Epithelial ovarian cancer (EOC) is the most lethal gynecologic malignancy and is closely associated with tumor recurrence and chemoresistance [1]. Approximately 75% of patients are diagnosed at an advanced stage with widespread peritoneal lesions and frequent chemoresistance [2]. Retrospective studies have demonstrated a strong association between the size of post-surgical residual tumor and prognosis [3]. At present, the gold standard for management is primary debulking surgery followed by platinum-based adjuvant chemotherapy. However, optimal debulking can be achieved in only 30–60% of stage III/IV ovarian cancers [4‐7]. Neoadjuvant chemotherapy followed by interval debulking surgery has been proposed as an alternative to conventional PDS. These indications are for patients with a low probability of optimal cytoreduction or reversible contraindications [8].

However, the role of NACT and PDS is still controversial. Several studies, including randomized controlled trials, have reported a significantly higher optimal debulking rate in patients who underwent NACT-IDS but a similar overall survival between NACT and PDS [9‐13]. Several retrospective studies regarding stage IV ovarian cancer patients have reported that the survival outcomes in patients who underwent PDS were lower compared to patients who underwent NACT [14, 15]. In addition, several meta-analyses have suggested that NACT is associated with worst outcomes when compared to standard PDS followed by adjuvant chemotherapy [16‐19].

Additionally, emerging evidence from recent studies showed a higher incidence of platinum-resistance after NACT at first relapse compared to patients who received PDS [20‐22]. However, studies by Rauh-Hain [23] and da Costa [24] reported that the incidence of platinum-resistance after NACT at first relapse was similar, whereas the risk of platinum-resistance at second relapse was higher: Rauh-Hain’s (adjusted OR 4.06, P = 0.001) and da Costa’s (adjusted HR 1.92, P = 0.009).

This has led us to wonder if the controversial results were relevant to individual differences. This hypothesis may explain why a small subset of patients failed to respond well during NACT and could not achieve optimal debulking by IDS, and thus poor prognosis. Even for the majority of patients who attained optimal debulking after NACT, due to differences in chemosensitivity, patient outcomes varied. In addition, patients who demonstrated initial chemosensitivity with complete debulking would still relapse. Hence, we intend to retrospectively compare the chemoresistance and survival between NACT-IDS and PDS. And The clinical characteristics of patients who benefited from NACT were further evaluated.
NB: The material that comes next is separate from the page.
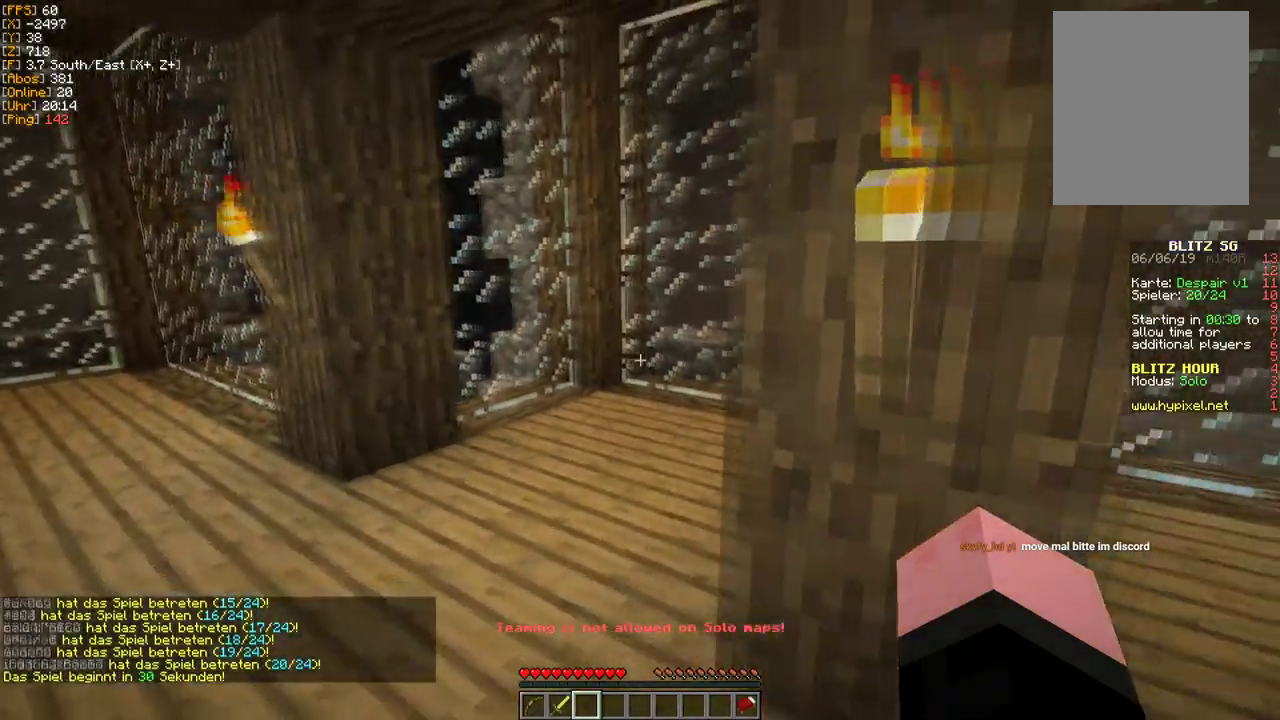
{"keys": ["d"], "mouse": [], "events": []}
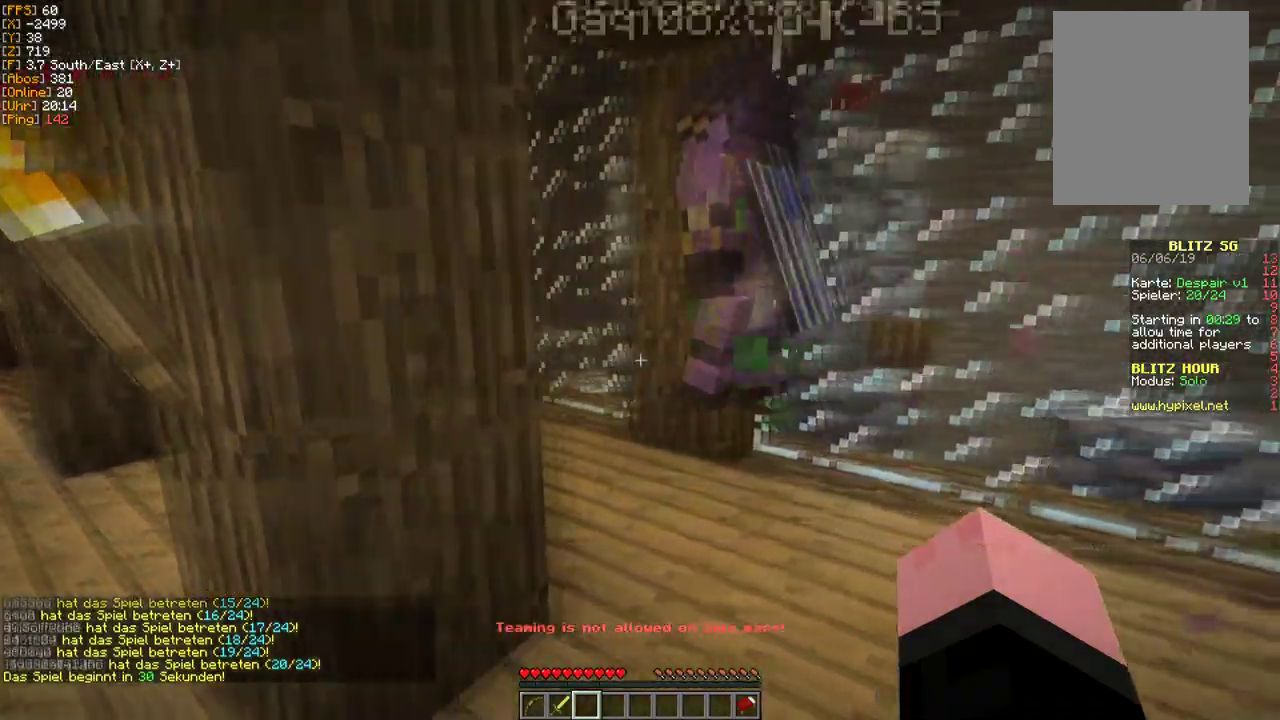
{"keys": ["a", "w"], "mouse": [], "events": [[100, "w", "down"], [183, "d", "up"], [433, "a", "down"]]}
Optimal cytoreduction is a critical prognostic factor for prolonged survival, whether it is performed before or after chemotherapy. Recent studies have suggested that NACT have reduced morbidity after surgery and are more suitable for optimal debulking surgery [9, 11‐13, 27, 28]. NACT followed by IDS (NACT-IDS) is considered to be an alternative to conventional PDS for treating advanced ovarian cancer patients and expected to have better prognosis. With the increased use of NACT, debates have risen as to whether NACT-IDS offers any benefits.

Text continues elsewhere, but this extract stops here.